12. Among poorer countries that are not significant exporters already, and especially the least developed, there has been a much more concerted and energetic effort to bring development issues to the fore in the agriculture negotiations. This is interpreted in terms both of securing access to new markets and in maximising the flexibility, through special and differential treatment, to maintain the widest possible range of policy tools with which to build productive domestic farming capacity.

V. From the 'Built-in Agenda' to the Doha Negotiations

13. Article 20 of the Uruguay Round Agreement on Agriculture committed the WTO to negotiations for continuing the process of reform. Before and during the Seattle Ministerial Conference of the WTO, there were major differences over whether Article 20 was a sufficient basis on which to start a new set of negotiations. Many of the agricultural exporters wanted a more detailed mandate with better-defined targets for reform. Despite the failure of the Seattle meeting, negotiations started, as required under Article 20, in early 2000 and have moved already through two phases. The first phase (from early 2000 to March 2001) was largely devoted to the tabling of formal proposals (45 from 126 countries) in each of the areas likely to be covered by a final agreement at the end of the negotiations. The second phase, which ended in February 2002, concentrated on the examination and further elaboration of issues raised by those proposals. During this phase over 100 informal papers were submitted.

14. The same debate, on Article 20, took place prior to the Doha Ministerial Conference. In the event, relatively little was added to the Article 20 mandate in the Ministerial Declaration - but what additions there were were important. The key section of Paragraph 13 reads:

'Building on the work carried out to date and without prejudging the outcome of the negotiations we commit ourselves to comprehensive negotiations aimed at: substantial improvements in market access; reductions of, with a view to phasing out, all forms of export subsidies; and substantial reductions in trade-distorting domestic support. We agree that special and differential treatment for developing countries shall be an integral part of all elements of the negotiationsÉ.'.

15. The reference to 'phasing out' export subsidies was the first such commitment to be made in a GATT or WTO negotiating mandate. The requirement for concrete measures of special and differential treatment was also much stronger than ever before. The mandate requires 'modalities for further commitments, including provisions for special and differential treatment' to be established no later than 31 March 2003. The word 'modalities' in this context is usually taken to mean, in particular, the target reduction commitments in each of the three pillars. By the time of the 5th Ministerial Conference, due to be held in Mexico in 2003, participants should have tabled comprehensive drafts of the commitments they are prepared to take at the end of the negotiations (January 2005).

[Records from a data collection]
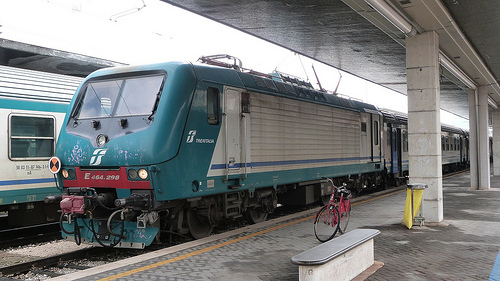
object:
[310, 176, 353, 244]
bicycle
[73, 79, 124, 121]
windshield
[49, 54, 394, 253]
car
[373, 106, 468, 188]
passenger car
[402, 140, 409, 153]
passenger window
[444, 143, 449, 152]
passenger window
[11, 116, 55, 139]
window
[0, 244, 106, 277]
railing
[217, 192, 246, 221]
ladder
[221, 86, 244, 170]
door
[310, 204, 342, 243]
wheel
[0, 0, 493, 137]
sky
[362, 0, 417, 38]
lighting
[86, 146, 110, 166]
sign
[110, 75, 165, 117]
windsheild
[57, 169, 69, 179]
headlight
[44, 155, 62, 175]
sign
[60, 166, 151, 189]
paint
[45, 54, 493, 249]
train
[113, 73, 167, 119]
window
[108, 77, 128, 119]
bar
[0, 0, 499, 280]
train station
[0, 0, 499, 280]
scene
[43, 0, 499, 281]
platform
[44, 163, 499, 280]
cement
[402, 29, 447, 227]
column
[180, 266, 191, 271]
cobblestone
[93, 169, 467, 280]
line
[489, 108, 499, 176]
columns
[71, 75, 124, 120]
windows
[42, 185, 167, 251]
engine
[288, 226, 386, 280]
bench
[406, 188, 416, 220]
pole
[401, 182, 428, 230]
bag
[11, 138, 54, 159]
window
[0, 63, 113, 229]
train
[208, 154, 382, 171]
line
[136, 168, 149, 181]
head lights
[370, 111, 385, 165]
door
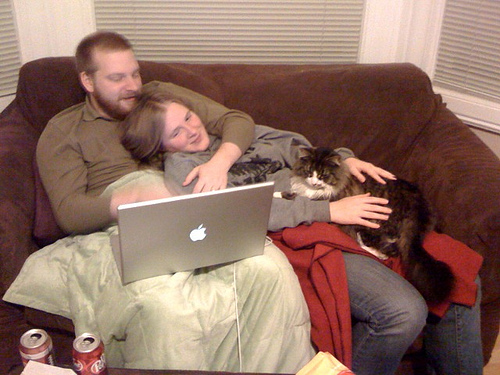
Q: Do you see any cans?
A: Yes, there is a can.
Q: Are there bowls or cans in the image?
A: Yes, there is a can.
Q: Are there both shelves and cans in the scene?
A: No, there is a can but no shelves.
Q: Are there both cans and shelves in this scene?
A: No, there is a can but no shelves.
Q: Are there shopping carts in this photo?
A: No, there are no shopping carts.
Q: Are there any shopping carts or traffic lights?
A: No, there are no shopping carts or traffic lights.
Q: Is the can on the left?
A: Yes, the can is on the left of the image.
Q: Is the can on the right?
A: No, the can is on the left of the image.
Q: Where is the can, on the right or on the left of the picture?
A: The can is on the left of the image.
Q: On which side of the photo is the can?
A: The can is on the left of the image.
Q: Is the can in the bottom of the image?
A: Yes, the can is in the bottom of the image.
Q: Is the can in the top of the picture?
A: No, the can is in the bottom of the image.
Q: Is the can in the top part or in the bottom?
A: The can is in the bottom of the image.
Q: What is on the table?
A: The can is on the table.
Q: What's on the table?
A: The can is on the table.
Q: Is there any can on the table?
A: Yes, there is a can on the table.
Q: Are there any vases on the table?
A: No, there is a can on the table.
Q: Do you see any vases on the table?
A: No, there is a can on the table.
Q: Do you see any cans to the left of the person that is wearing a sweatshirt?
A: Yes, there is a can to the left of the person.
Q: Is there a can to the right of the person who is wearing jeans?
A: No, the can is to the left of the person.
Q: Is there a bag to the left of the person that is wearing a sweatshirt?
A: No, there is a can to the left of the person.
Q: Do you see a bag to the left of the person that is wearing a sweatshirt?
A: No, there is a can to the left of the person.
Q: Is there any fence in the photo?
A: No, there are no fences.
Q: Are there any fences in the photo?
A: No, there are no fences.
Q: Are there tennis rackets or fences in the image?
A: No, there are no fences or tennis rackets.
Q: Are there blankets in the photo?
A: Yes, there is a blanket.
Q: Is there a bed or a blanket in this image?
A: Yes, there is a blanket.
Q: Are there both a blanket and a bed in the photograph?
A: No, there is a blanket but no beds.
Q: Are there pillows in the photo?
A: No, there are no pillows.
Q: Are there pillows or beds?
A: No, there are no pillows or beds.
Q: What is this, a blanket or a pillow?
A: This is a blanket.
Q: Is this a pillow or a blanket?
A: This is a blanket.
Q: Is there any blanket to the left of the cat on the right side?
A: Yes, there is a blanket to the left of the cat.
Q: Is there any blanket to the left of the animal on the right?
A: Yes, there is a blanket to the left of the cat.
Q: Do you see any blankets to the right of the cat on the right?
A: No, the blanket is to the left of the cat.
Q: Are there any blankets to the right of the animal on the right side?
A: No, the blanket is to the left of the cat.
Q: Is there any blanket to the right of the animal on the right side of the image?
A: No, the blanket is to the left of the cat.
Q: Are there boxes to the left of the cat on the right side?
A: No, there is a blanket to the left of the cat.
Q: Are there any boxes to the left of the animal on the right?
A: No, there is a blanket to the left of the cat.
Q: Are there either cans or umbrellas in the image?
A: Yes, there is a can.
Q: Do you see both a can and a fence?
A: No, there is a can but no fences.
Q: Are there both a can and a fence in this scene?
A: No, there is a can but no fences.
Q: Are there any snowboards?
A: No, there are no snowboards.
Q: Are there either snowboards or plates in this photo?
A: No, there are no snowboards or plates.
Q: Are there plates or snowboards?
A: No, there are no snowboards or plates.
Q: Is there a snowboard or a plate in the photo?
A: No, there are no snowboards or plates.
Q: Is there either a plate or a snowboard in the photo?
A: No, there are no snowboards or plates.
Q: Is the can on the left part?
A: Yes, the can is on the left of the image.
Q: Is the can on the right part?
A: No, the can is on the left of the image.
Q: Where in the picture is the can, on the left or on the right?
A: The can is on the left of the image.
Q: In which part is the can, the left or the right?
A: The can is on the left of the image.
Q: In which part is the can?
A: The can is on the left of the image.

...

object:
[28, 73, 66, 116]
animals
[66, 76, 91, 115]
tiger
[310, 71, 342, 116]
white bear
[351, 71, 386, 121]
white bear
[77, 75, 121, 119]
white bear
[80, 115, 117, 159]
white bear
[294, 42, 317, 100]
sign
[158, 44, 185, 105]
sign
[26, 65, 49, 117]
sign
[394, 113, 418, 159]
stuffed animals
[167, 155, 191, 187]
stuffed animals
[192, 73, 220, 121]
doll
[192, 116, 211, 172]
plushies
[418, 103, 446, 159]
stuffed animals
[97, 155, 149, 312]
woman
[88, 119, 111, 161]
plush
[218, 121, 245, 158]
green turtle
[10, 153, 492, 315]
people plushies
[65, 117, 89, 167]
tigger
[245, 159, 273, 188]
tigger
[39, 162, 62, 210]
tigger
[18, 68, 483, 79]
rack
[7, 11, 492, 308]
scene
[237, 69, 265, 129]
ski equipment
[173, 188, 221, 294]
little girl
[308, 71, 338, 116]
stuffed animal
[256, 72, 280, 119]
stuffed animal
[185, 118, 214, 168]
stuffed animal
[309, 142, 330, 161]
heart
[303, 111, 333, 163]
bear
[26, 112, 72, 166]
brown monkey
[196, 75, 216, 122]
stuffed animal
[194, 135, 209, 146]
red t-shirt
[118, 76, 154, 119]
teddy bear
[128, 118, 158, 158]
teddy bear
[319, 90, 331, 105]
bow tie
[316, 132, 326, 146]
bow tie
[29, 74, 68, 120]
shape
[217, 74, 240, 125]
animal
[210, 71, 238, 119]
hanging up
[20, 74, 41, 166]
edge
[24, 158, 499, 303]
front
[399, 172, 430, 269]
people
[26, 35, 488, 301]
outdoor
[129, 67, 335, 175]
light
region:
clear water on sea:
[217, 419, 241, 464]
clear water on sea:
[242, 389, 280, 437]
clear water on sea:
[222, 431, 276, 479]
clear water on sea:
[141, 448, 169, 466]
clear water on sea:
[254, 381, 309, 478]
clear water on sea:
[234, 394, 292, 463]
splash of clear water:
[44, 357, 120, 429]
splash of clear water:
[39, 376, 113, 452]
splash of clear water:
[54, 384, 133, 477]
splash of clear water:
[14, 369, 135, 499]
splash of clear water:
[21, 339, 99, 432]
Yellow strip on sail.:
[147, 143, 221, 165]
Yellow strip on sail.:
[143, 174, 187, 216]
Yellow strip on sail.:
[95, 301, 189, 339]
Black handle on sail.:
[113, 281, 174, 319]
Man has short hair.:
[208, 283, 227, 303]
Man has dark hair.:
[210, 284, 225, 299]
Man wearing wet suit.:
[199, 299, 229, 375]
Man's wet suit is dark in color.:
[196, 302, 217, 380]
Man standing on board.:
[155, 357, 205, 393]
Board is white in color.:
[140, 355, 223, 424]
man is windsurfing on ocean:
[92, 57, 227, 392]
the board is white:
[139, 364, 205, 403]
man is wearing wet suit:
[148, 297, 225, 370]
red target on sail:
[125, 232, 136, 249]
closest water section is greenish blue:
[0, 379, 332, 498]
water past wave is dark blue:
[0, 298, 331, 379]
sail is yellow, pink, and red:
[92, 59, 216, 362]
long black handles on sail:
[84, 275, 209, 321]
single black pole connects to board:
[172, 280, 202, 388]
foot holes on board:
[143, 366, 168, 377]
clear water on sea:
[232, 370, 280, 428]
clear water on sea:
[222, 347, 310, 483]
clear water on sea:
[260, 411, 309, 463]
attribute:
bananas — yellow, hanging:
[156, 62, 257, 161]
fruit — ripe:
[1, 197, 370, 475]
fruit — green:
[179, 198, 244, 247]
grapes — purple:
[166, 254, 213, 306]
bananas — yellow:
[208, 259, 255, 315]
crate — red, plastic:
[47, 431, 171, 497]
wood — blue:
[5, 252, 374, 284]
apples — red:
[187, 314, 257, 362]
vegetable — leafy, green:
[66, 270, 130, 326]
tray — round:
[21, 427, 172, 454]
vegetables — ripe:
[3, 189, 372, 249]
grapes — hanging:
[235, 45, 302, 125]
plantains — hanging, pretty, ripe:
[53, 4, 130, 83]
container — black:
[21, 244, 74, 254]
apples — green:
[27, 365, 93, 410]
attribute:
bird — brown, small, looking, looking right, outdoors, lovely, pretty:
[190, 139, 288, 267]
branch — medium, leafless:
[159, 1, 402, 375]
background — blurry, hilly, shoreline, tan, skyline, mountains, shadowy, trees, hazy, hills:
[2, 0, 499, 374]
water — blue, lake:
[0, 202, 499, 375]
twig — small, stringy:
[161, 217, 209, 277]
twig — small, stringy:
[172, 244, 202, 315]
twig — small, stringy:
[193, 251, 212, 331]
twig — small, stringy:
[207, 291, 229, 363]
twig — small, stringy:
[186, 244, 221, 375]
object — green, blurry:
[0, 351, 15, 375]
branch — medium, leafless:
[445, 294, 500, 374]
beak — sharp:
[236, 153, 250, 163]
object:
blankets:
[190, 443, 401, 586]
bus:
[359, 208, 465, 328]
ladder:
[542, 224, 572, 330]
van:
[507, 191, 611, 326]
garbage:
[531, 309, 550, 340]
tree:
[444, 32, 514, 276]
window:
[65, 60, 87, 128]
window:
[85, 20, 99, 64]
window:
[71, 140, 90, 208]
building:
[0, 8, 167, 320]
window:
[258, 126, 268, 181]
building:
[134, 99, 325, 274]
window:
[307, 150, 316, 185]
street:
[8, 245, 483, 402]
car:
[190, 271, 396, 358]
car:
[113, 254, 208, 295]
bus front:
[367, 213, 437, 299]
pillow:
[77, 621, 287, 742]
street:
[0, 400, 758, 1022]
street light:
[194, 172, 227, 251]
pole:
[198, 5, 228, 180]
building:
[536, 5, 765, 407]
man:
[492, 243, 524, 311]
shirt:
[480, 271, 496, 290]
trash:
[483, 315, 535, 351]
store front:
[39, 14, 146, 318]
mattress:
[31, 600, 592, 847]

...

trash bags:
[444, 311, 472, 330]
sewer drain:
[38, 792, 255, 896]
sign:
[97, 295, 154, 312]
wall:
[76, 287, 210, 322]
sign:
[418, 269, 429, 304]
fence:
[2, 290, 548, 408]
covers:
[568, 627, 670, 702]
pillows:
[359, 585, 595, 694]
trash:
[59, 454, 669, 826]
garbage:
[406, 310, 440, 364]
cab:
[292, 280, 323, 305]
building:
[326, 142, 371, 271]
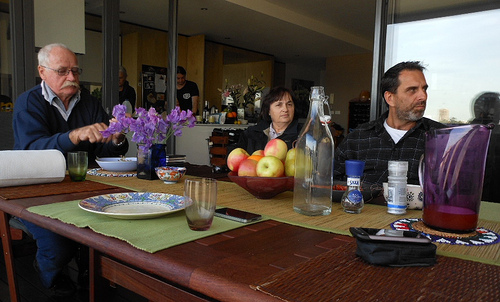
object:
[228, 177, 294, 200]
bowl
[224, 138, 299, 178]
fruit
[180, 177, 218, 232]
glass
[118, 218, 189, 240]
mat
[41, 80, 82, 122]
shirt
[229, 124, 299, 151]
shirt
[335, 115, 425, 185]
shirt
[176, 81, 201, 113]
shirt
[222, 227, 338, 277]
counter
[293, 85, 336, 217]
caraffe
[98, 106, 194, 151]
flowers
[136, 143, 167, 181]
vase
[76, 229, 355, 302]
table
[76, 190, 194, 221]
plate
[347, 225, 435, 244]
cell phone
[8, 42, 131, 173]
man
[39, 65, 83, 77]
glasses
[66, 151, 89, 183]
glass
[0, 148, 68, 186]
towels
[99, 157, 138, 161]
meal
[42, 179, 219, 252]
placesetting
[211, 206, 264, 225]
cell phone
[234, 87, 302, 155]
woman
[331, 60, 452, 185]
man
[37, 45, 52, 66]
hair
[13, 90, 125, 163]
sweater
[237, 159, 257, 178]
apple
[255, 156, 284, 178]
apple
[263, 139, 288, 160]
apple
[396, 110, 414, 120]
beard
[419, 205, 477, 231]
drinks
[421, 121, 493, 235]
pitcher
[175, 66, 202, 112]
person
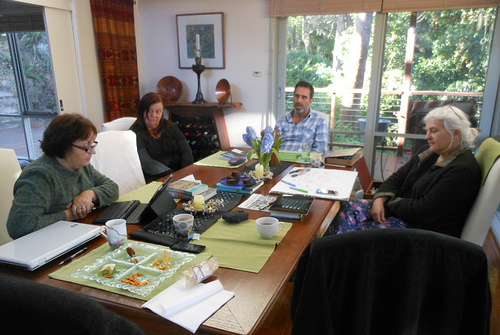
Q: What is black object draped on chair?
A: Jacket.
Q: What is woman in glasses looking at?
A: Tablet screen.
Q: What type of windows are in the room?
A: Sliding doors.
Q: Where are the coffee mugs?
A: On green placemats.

■ QUESTIONS ON THE MATERIAL:
- 1) In the passage on WTO farm trade talks, how many formal proposals were tabled during the first phase, and from how many countries?
- 2) Pick up the passage on WTO farm trade talks right after its last sentence and keep writing it.
The items have no part in this work.

■ EXERCISE ANSWERS:
- 1) 45 proposals from 126 countries.

- 2)
VI. Adding a 'Development Box'

16. Prior to the Doha meeting a number of developing countries had pressed for the negotiating mandate to include specific reference to the addition of a 'development box' to the reform framework. Although the declaration omitted specific reference, the 'development box' concept was discussed in detail early in the post-Doha negotiating programme. The proposal was first spelled out formally in a paper in June 2000 by a group of eleven developing countries [Note 2]. The box would allow a range of policy instruments in developing countries aimed at enhancing food production and food security, sustaining rural employment, allowing protection from cheap imports, providing flexibility in domestic support disciplines and stopping the dumping of subsidised imports. It would also allow developing countries to subject only those farm products they choose to disciplines under the WTO Agreement on Agriculture (the so-called 'positive list' approach).

17. When discussed in February 2002, the proposal [Note 3] found support among some developing countries but opposition from others. Cairns Group nations were among those that considered the idea contrary to the objectives of the Doha mandate and likely to damage trade between developing countries rather than improving it. Developed countries - notably the EU, US, Japan, as well as richer Cairns Group members - also opposed, warning against creating two sets of disciplines for developed and developing countries [Note 4]. Nevertheless, extensive discussion during the second phase has demonstrated general recognition of the importance of rural development, and not only in developing economies.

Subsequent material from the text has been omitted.